As I’ve mention before, the year before my husband was diagnosed with terminal cancer, I began to have dreams about losing my purse. In the dreams my purse was lost or stolen, and I spent restless nights trying to locate the culprit to get it back. Sometimes, the purse was found, but the contents were taken out and all of my important identification, credit cards, and money were gone. In one dream, I found a Trickster character with identification he’d taken from my purse, but before I could get it back, he ran outside, tore it up into millions of pieces, and scattered it to the winds. At first, I had no idea why these variations on the lost purse theme were recurring in my dreams. Then, in an unfortunate event of synchronicity, my actual purse was stolen. A few months later the dreaded diagnosis was pronounced, giving my husband six months to live. I began to see the connection between lost purse and loss of identity.
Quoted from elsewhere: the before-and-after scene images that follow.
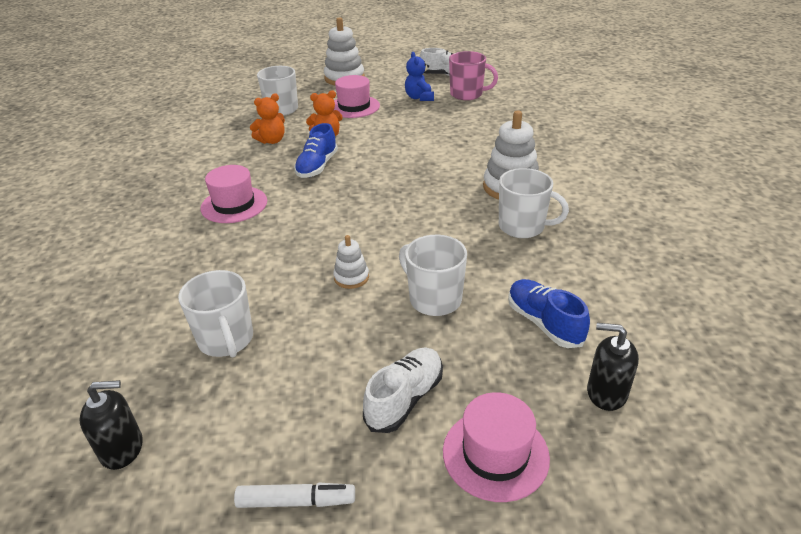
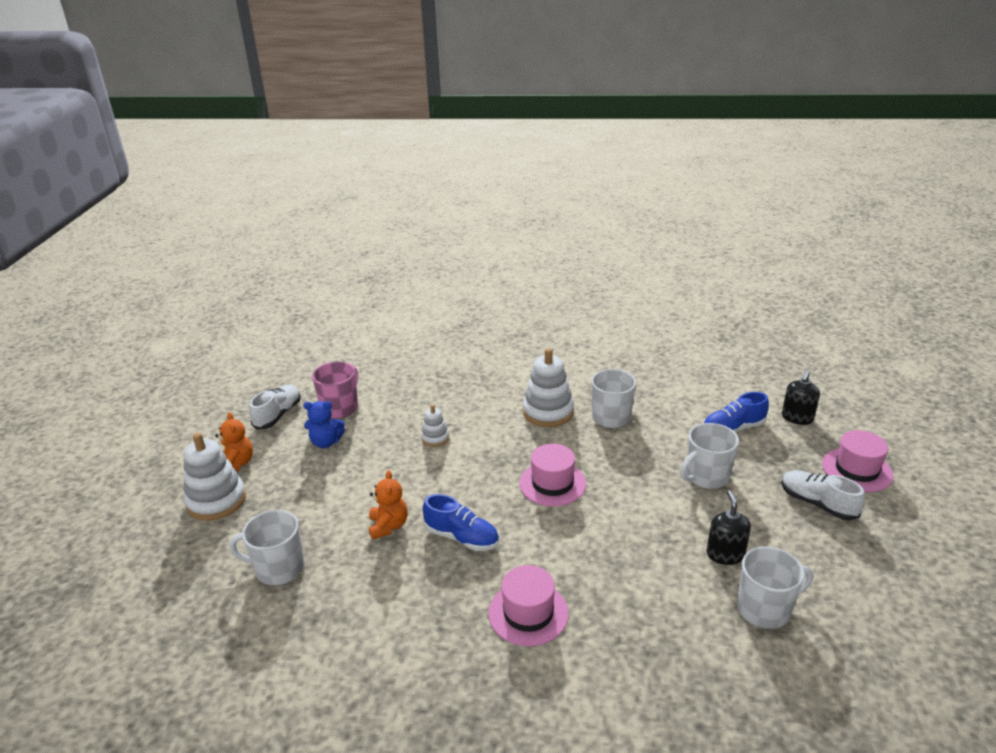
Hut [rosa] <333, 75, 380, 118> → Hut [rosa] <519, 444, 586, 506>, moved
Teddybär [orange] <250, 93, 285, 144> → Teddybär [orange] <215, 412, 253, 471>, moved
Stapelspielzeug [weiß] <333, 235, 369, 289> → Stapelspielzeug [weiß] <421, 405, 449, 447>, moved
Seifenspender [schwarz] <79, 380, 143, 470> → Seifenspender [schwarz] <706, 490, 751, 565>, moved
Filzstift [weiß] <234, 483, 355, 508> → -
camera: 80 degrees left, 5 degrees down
I continue to have lost and stolen purse dreams seven years after my husband’s death, but the symbols have begun to change from complete loss of identity to redefining myself in unique and hopeful ways. I have even been given dream helpers to reconnect me to my lost “possessions.” In one recent dream an eight-year old girl retrieved my lost purse and brought it back to me. While contemplating this dream symbol of the young girl, I brought back viscerally to the imaginative child I once was – something I have been writing about in journals and essays and have been opening to for many years.
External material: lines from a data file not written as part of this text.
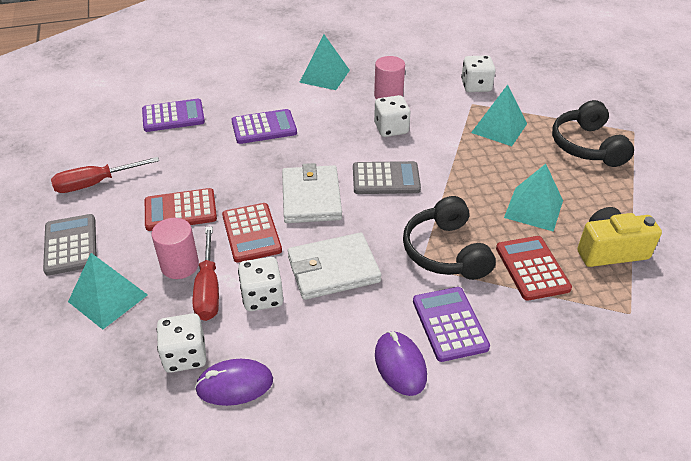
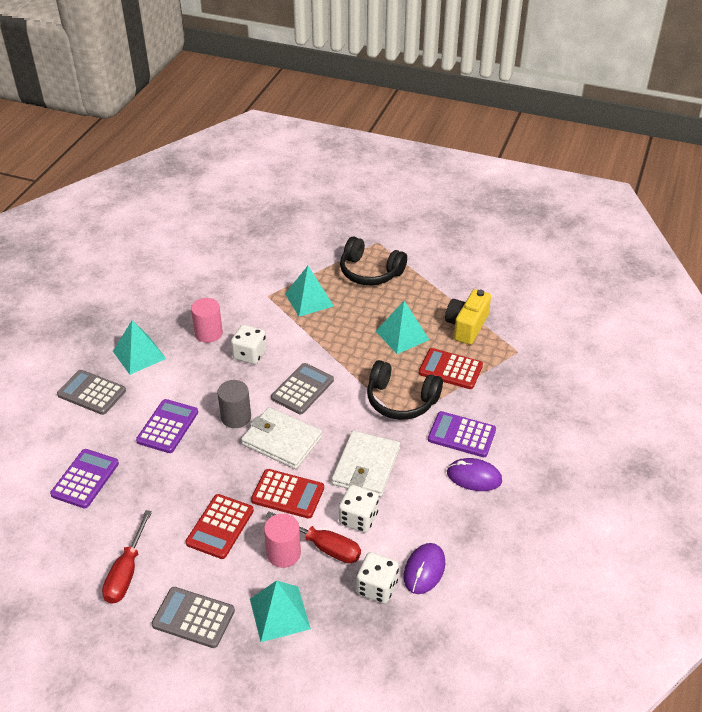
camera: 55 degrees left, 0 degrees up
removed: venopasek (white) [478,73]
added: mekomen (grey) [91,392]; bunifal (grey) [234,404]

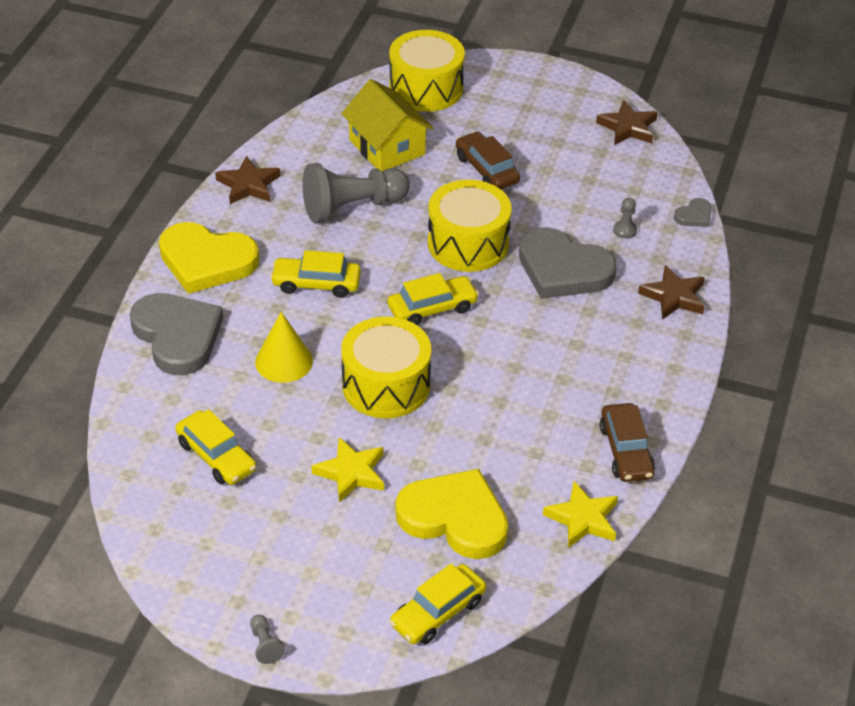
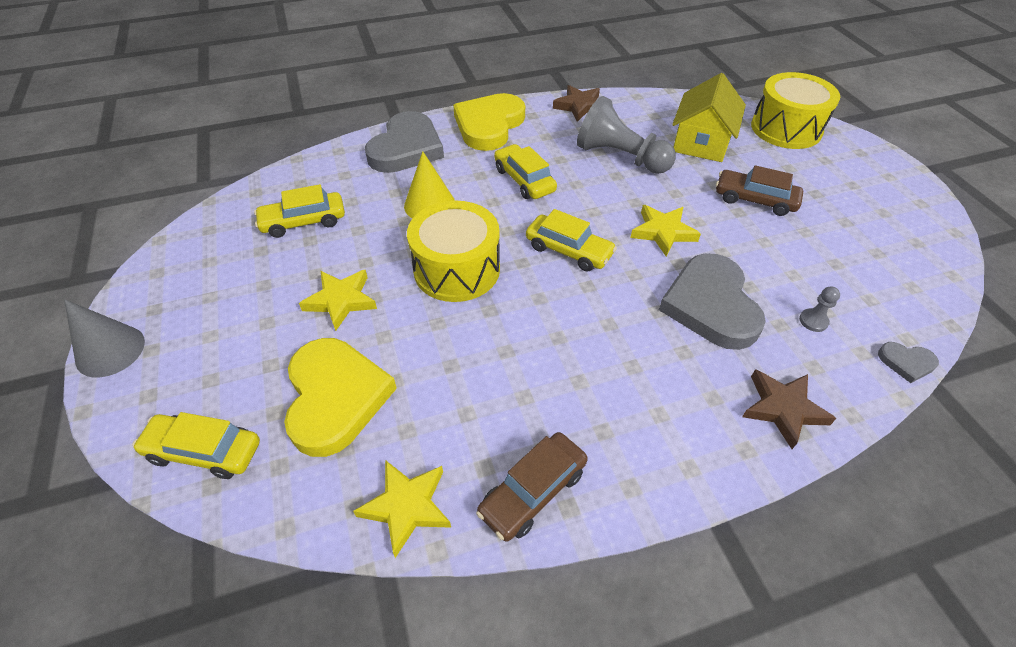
camera: 55 degrees right, 5 degrees up
removed: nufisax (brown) [627,122]
replaced:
I recorded the dream that I titled “The Child Brings the Woman’s Purse Back to Her” in my journal

I am at a public place where music is playing. I get up to dance and come back to our table. I look for my glasses, at which point I realize my purse is gone. I look around, but don’t see it anywhere. A young girl around 8-years old, wearing glasses herself, brings my purse, intact, back to me. I thank her and ask her if there is anything I can do for her.   She says, “No, thank you. All I have ever wanted is spirit in my life.” (End of Dream)

I was excited about this dream, remembering the spirit-filled child I was at 8-years old. Around that time my parents joined the Catholic Church, and it wasn’t long before I was planning to become a nun when I grew up. I’ve since left the religion of my youth, but my dream child’s words ring true for me today: All I have ever wanted is spirit in my life.

One of the ways I find synchronicity journaling spirit-evoking is being shown our connection to the numinous quality and mystery of everyday things. Also, I discovered that committing to paying attention to meaningful coincidences as they related to my dreams and visions was just what I needed to re-seed my passion for reflecting on and writing about such things. The book I’m currently writing, “Synchronicity Journaling: Working with Dreams, Visions, and Meaningful Coincidence,” was born of that commitment. It is my belief that as more people begin to honor their meaningful coincidences, dreams, and visions through the process of reflective journaling, new seeds of growth will be sown in their own hearts and imaginations and that will blossom in myriad ways out in the world.